By Ben Schwarz and Ian Nock
Last month, we hosted a round table at the Connected TV Summit in London. We both represent the Ultra HD forum and so agreed with the organisers to address the question of what Premium content is in 2019. Attendees from a variety of companies including Ampere Analysis, Verimatrix and Synamedia joined us.
For decades, going to the cinema was the most common way to access the latest premium content. Then Pay TV came along, and through a complex windowing system recreated some of that premium feeling for subscribers.
Obvious things come to mind first like the idea that ‘premium-ness’ is associated with exclusivity. That in-turn poses questions about windowing. Netflix has turned many things on their head in the content distribution world, and windowing is undoubtedly one of them. Cast your mind back just a decade and imagine watching a star-studded feature film for the first time, though a subscription service on your TV, or even on your mobile device.

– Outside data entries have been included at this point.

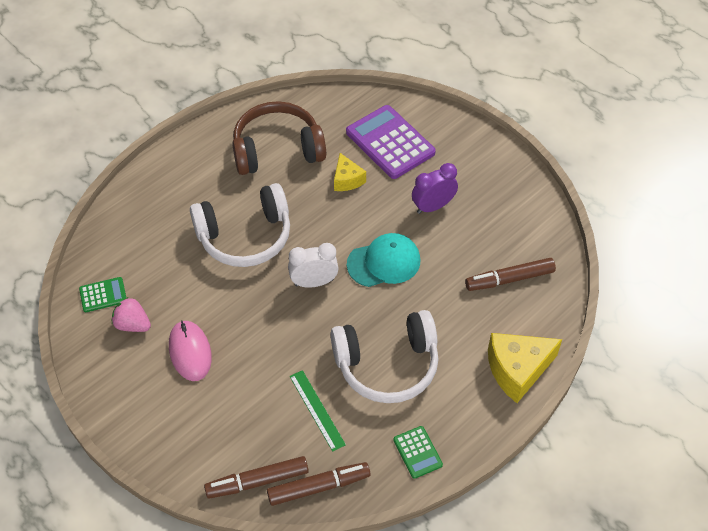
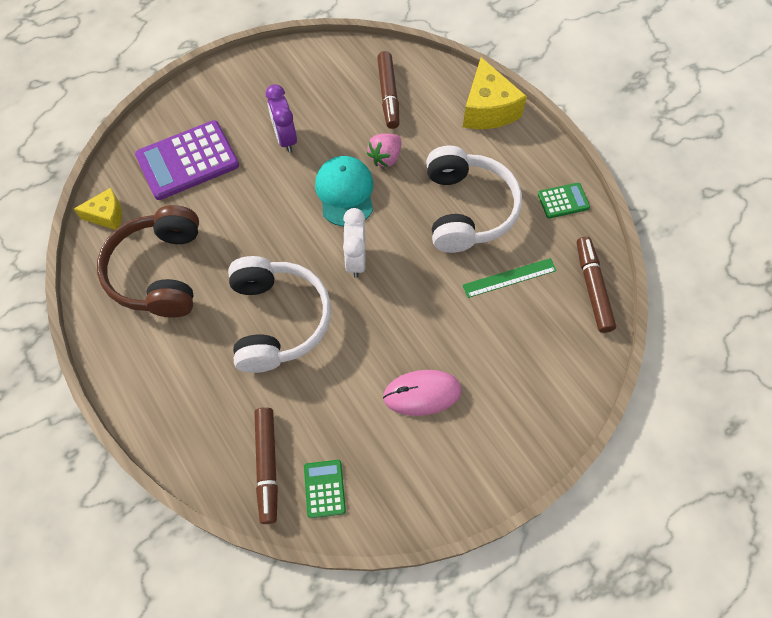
camera: 80 degrees left, 10 degrees up
(133, 324) = (374, 455): pink strawberry -> pink strawberry (385, 158)
(257, 481) = (583, 341): brown marker -> brown marker (267, 466)
(347, 180) = (226, 208): yellow cheese -> yellow cheese (107, 215)

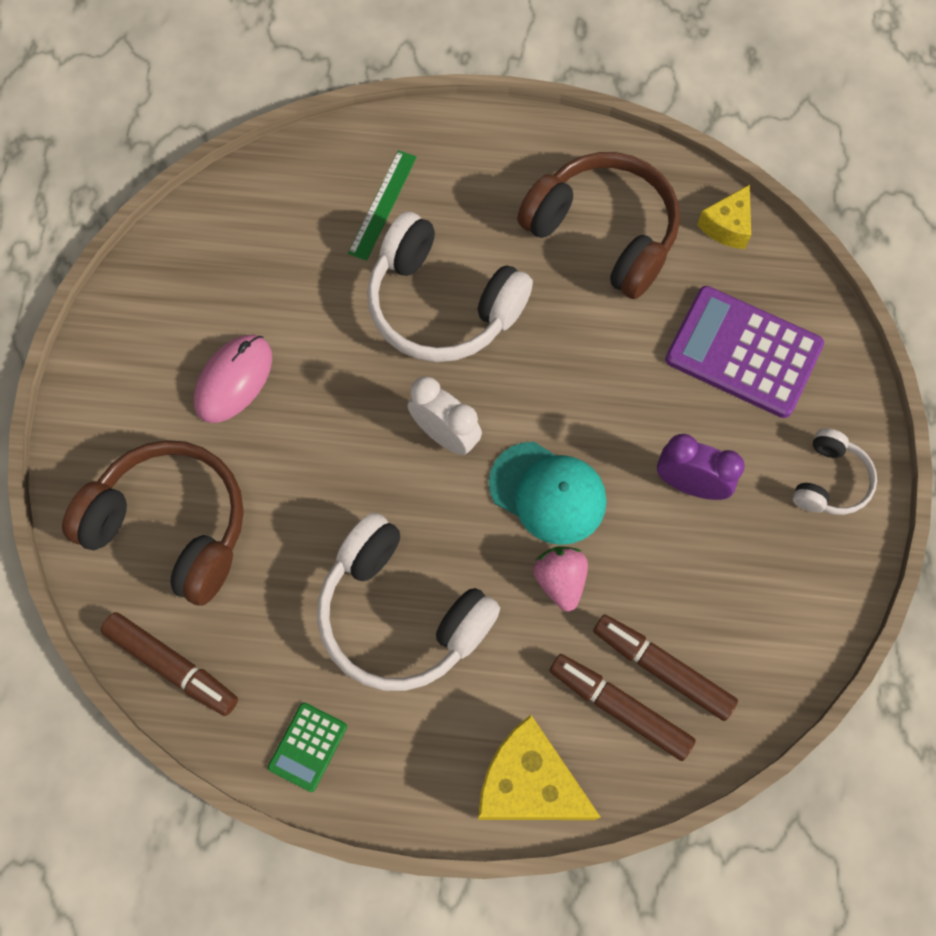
camera: 130 degrees right, 5 degrees up
(187, 161) = (743, 352): purple calculator -> purple calculator turned 75 degrees counterclockwise
(233, 87) = (829, 481): none -> white headphones
(267, 466) = (298, 196): brown marker -> brown marker (619, 708)
(324, 488) = (230, 227): green calculator -> none
(509, 278) = (271, 582): green ruler -> green ruler (382, 205)
(531, 350) = (171, 527): none -> brown headphones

Windowing has become more complex as SVOD has transformed from being the last window after broadcast (for cinema movies in the French market, SVoD platforms still have to wait three years after theatrical release) to being somewhere between the first post theatre/2nd or 3rd. There have been experiments in the US for parallel release in theatre and on premium TVOD for a $20 to $40 price.
Our round-table discussion refused to draw a conclusion on windowing, but agreed that windowing is no longer clear.
So, what could Ultra HD bring to the table? Can the content’s format influence its perceived value?
We looked back 20-odd years to the advent of HDTV. After some trial and error from broadcasters, the market seemed to stabilise on a premium of approximately 20% for HD content over SD. Typically SD movies would be rented on VoD platforms for 4 ($/£/€) and their HD counterpart for ($/£/€) 5. This model is fading in the SD vs. HD world but is still present on some VoD platforms.
When UHD content first started hitting the On-Demand platforms in 2014 prices went all over the place.
Netflix reserved UHD content to its top tier, but that is the only price plan with multiple streams allowed. 20% of Netflix’ subs are estimated to take the premium pack, and about 20% of those premium subs do it to access UHD Content. 20% of 20% of over 150M subs is still a healthy 6M+ households, and we’re only at the beginning. In the summer of 2018, Netflix tested a pricier ‘Ultra’ plan using HDR as a premium tier but has not communicated on the subject since.
The pricing of plastic discs does show a “premium-ness” of UHD with the good old DVD usually retailing at or under 10 ($/£/€), the Blu-ray version at or under 20 ($/£/€) and the UHD version at around 30 ($/£/€). The fact that over 50% of the material sold is still DVD is probably because of pricing, and if you’re a glass-half-full kind of person, you’ll see some positives like the fact that over 13% of Blu-ray’s sold in Britain are now UHD versions.
Apple, as usual, is doing its own thing, introducing single pricing for HD and UHD, which can be read two ways. The pessimists see this destroying the value of UHD while the optimists see it as a way of making UHD into the new gold (read Apple) standard.
Although more and more content is released in UHD, the economic tension between content owners and distributors has prevented the floodgates from being fully opened. Content owners are still keeping some premium UHD content unreleased rather than price it down. This doesn’t seem like a tenable position in the long term – remember the music industry trying to hold back on streaming – and the market penetration of smart 4K HDR devices and TVs is now growing so that if the content isn’t made available legally, this gives incentive to illegal content distribution.
So as a wrap-up, we can see UHD, which today means 4K resolution and High Dynamic Range (HDR) and will soon also mean High Frame Rate (HFR) and Next Generation Audio (NGA), and maybe 8K resolution, being part of the premium TV experience. There is a window of opportunity to market a premium tier from UHD, but new technology is arriving so fast that UHD may become a must-have feature by the time most operators are ready to provide it.